» **TASK PROMPT**
Write out every line of the material as it stands, apart from the pictures.

################

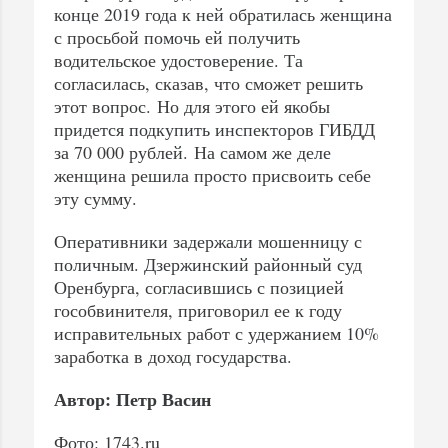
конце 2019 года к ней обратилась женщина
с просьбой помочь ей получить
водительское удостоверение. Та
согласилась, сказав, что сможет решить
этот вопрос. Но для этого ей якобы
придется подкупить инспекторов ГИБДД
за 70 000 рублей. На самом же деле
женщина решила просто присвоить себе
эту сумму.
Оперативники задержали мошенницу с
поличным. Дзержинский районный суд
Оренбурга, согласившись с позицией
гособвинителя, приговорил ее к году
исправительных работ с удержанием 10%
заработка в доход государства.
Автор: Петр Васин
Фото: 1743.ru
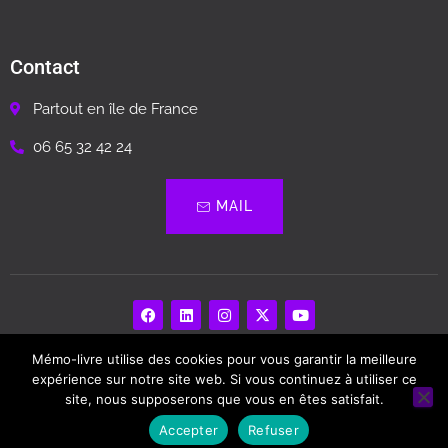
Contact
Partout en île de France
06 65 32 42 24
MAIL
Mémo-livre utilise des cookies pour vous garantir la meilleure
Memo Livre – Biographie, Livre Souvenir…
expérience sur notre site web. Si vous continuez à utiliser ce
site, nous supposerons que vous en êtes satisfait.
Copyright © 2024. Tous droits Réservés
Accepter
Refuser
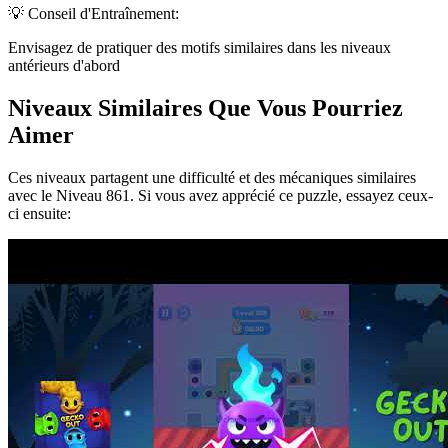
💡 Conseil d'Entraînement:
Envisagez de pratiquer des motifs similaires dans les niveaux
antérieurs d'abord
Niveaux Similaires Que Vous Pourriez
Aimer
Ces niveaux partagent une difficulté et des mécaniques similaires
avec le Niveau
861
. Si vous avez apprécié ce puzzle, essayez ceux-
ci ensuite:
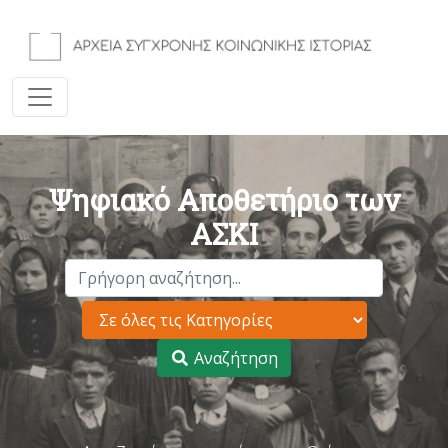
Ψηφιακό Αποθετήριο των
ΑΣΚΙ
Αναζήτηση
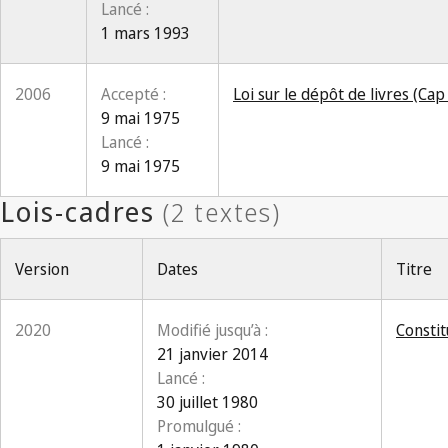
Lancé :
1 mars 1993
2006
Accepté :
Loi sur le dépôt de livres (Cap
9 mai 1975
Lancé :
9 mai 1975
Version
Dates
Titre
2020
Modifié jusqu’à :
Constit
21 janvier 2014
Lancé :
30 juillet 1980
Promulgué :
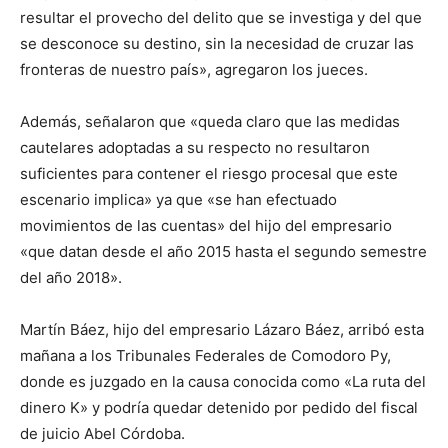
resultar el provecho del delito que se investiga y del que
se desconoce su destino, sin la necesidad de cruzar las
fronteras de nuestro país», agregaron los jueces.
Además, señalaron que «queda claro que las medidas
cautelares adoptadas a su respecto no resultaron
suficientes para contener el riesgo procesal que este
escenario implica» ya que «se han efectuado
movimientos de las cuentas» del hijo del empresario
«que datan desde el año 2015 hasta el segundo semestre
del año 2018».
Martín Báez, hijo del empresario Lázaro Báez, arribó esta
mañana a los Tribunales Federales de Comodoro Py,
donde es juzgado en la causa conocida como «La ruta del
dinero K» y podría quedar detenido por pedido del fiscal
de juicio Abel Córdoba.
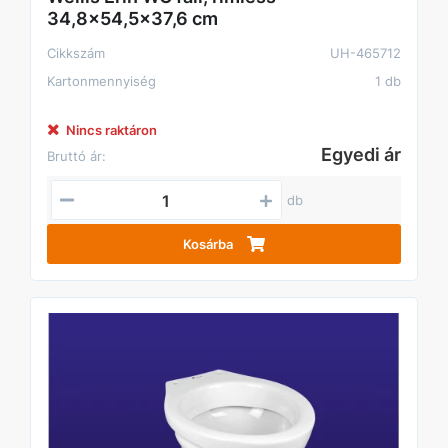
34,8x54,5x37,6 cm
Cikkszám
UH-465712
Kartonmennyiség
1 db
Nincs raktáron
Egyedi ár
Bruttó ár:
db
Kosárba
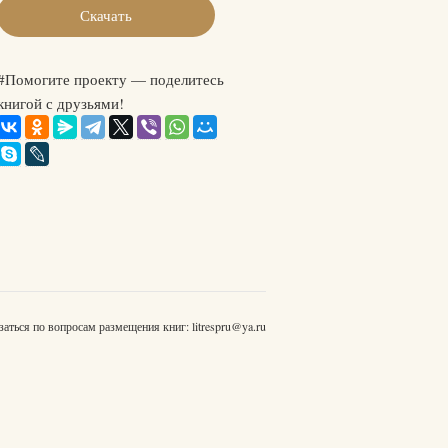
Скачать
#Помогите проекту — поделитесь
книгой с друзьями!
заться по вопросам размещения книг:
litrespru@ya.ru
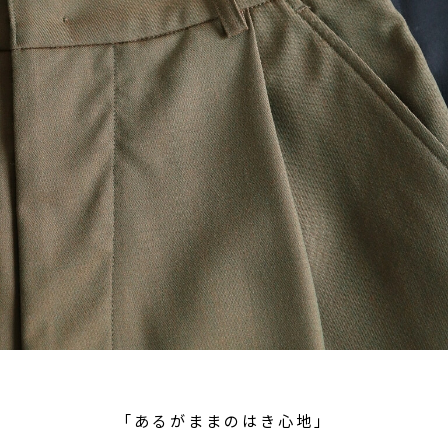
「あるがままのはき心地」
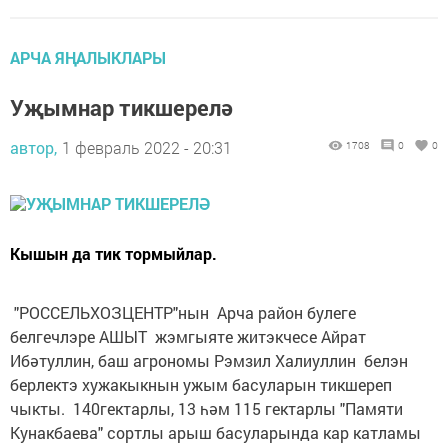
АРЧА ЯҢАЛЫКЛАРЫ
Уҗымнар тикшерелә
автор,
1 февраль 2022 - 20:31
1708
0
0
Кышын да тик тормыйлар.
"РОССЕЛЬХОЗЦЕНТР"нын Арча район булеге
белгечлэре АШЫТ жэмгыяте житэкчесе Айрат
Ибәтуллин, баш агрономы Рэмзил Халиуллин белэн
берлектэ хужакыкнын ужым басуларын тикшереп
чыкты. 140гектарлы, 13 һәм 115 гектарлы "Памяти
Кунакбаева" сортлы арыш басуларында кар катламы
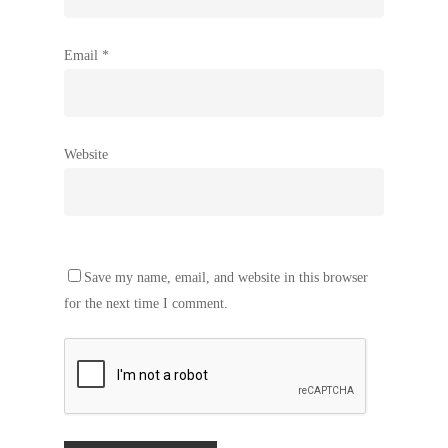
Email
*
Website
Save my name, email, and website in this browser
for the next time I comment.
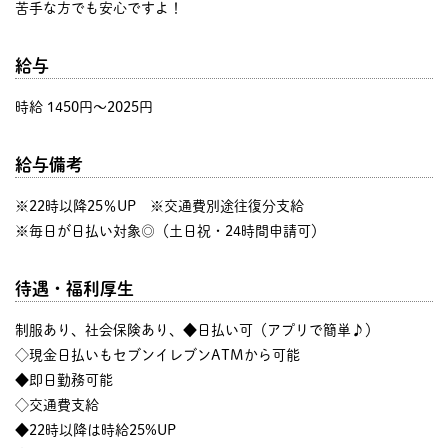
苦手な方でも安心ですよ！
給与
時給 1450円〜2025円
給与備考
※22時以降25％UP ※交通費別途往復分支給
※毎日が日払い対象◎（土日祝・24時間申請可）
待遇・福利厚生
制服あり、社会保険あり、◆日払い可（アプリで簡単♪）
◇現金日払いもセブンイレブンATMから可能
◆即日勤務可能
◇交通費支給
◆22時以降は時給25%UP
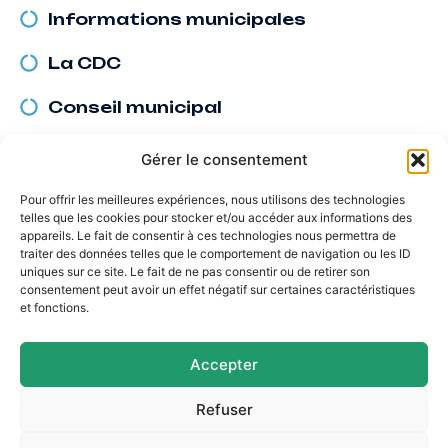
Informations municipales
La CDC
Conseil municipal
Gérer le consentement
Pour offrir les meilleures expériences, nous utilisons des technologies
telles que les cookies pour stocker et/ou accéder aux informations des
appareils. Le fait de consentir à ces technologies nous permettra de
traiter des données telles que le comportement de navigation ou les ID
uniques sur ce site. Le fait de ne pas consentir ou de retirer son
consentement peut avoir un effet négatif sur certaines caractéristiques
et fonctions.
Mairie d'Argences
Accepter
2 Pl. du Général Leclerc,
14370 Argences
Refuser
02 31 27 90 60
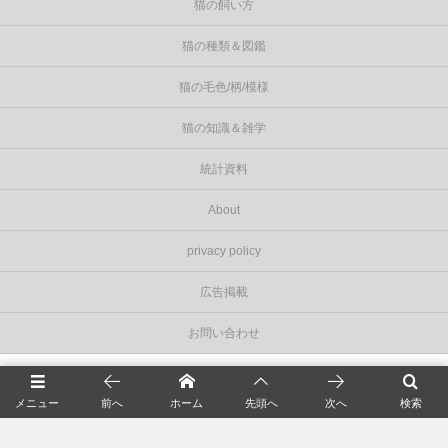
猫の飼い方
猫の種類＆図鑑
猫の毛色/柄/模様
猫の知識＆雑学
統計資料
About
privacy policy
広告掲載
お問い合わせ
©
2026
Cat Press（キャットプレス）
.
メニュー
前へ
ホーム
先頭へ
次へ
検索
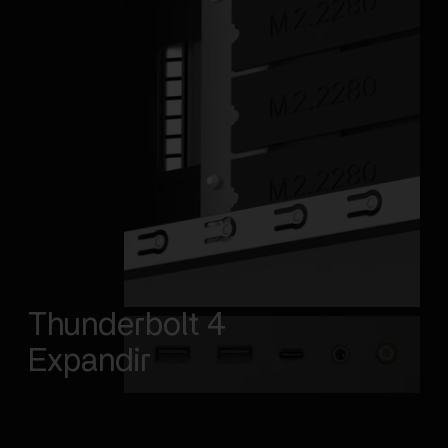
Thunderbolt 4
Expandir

################

» **FINISHED TASK**
конце 2019 года к ней обратилась женщина
с просьбой помочь ей получить
водительское удостоверение. Та
согласилась, сказав, что сможет решить
этот вопрос. Но для этого ей якобы
придется подкупить инспекторов ГИБДД
за 70 000 рублей. На самом же деле
женщина решила просто присвоить себе
эту сумму.
Оперативники задержали мошенницу с
поличным. Дзержинский районный суд
Оренбурга, согласившись с позицией
гособвинителя, приговорил ее к году
исправительных работ с удержанием 10%
заработка в доход государства.
Автор: Петр Васин
Фото: 1743.ru
Contact
Partout en île de France
06 65 32 42 24
MAIL
Mémo-livre utilise des cookies pour vous garantir la meilleure
Memo Livre – Biographie, Livre Souvenir…
expérience sur notre site web. Si vous continuez à utiliser ce
site, nous supposerons que vous en êtes satisfait.
Copyright © 2024. Tous droits Réservés
Accepter
Refuser
💡 Conseil d'Entraînement:
Envisagez de pratiquer des motifs similaires dans les niveaux
antérieurs d'abord
Niveaux Similaires Que Vous Pourriez
Aimer
Ces niveaux partagent une difficulté et des mécaniques similaires
avec le Niveau
861
. Si vous avez apprécié ce puzzle, essayez ceux-
ci ensuite:
Ψηφιακό Αποθετήριο των
ΑΣΚΙ
Αναζήτηση
Lancé :
1 mars 1993
2006
Accepté :
Loi sur le dépôt de livres (Cap
9 mai 1975
Lancé :
9 mai 1975
Version
Dates
Titre
2020
Modifié jusqu’à :
Constit
21 janvier 2014
Lancé :
30 juillet 1980
Promulgué :
resultar el provecho del delito que se investiga y del que
se desconoce su destino, sin la necesidad de cruzar las
fronteras de nuestro país», agregaron los jueces.
Además, señalaron que «queda claro que las medidas
cautelares adoptadas a su respecto no resultaron
suficientes para contener el riesgo procesal que este
escenario implica» ya que «se han efectuado
movimientos de las cuentas» del hijo del empresario
«que datan desde el año 2015 hasta el segundo semestre
del año 2018».
Martín Báez, hijo del empresario Lázaro Báez, arribó esta
mañana a los Tribunales Federales de Comodoro Py,
donde es juzgado en la causa conocida como «La ruta del
dinero K» y podría quedar detenido por pedido del fiscal
de juicio Abel Córdoba.
34,8x54,5x37,6 cm
Cikkszám
UH-465712
Kartonmennyiség
1 db
Nincs raktáron
Egyedi ár
Bruttó ár:
db
Kosárba
Скачать
#Помогите проекту — поделитесь
книгой с друзьями!
заться по вопросам размещения книг:
litrespru@ya.ru
「あるがままのはき心地」
АРЧА ЯҢАЛЫКЛАРЫ
Уҗымнар тикшерелә
автор,
1 февраль 2022 - 20:31
1708
0
0
Кышын да тик тормыйлар.
"РОССЕЛЬХОЗЦЕНТР"нын Арча район булеге
белгечлэре АШЫТ жэмгыяте житэкчесе Айрат
Ибәтуллин, баш агрономы Рэмзил Халиуллин белэн
берлектэ хужакыкнын ужым басуларын тикшереп
чыкты. 140гектарлы, 13 һәм 115 гектарлы "Памяти
Кунакбаева" сортлы арыш басуларында кар катламы
Email
*
Website
Save my name, email, and website in this browser
for the next time I comment.
苦手な方でも安心ですよ！
給与
時給 1450円〜2025円
給与備考
※22時以降25％UP ※交通費別途往復分支給
※毎日が日払い対象◎（土日祝・24時間申請可）
待遇・福利厚生
制服あり、社会保険あり、◆日払い可（アプリで簡単♪）
◇現金日払いもセブンイレブンATMから可能
◆即日勤務可能
◇交通費支給
◆22時以降は時給25%UP
Informations municipales
La CDC
Conseil municipal
Gérer le consentement
Pour offrir les meilleures expériences, nous utilisons des technologies
telles que les cookies pour stocker et/ou accéder aux informations des
appareils. Le fait de consentir à ces technologies nous permettra de
traiter des données telles que le comportement de navigation ou les ID
uniques sur ce site. Le fait de ne pas consentir ou de retirer son
consentement peut avoir un effet négatif sur certaines caractéristiques
et fonctions.
Mairie d'Argences
Accepter
2 Pl. du Général Leclerc,
14370 Argences
Refuser
02 31 27 90 60
猫の飼い方
猫の種類＆図鑑
猫の毛色/柄/模様
猫の知識＆雑学
統計資料
About
privacy policy
広告掲載
お問い合わせ
©
2026
Cat Press（キャットプレス）
.
メニュー
前へ
ホーム
先頭へ
次へ
検索
Thunderbolt 4
Expandir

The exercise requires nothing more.